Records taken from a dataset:
------------------------

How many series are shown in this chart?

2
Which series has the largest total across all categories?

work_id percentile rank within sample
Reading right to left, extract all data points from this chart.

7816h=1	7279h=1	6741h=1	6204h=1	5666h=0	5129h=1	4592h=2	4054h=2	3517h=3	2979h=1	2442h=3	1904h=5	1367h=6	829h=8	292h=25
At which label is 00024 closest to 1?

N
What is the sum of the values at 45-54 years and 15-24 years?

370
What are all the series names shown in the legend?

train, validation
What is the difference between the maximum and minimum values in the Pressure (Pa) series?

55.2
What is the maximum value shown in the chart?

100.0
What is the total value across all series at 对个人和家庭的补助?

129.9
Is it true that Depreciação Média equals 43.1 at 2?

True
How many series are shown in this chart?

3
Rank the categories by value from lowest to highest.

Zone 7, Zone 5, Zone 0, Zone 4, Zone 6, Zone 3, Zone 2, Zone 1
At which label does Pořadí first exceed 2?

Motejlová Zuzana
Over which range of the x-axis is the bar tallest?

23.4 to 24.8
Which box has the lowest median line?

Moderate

------------------------

*How to complete this task*:
Please select every line in the records above that contains the string "range", and copy each one.

*Expected answer*:
Over which range of the x-axis is the bar tallest?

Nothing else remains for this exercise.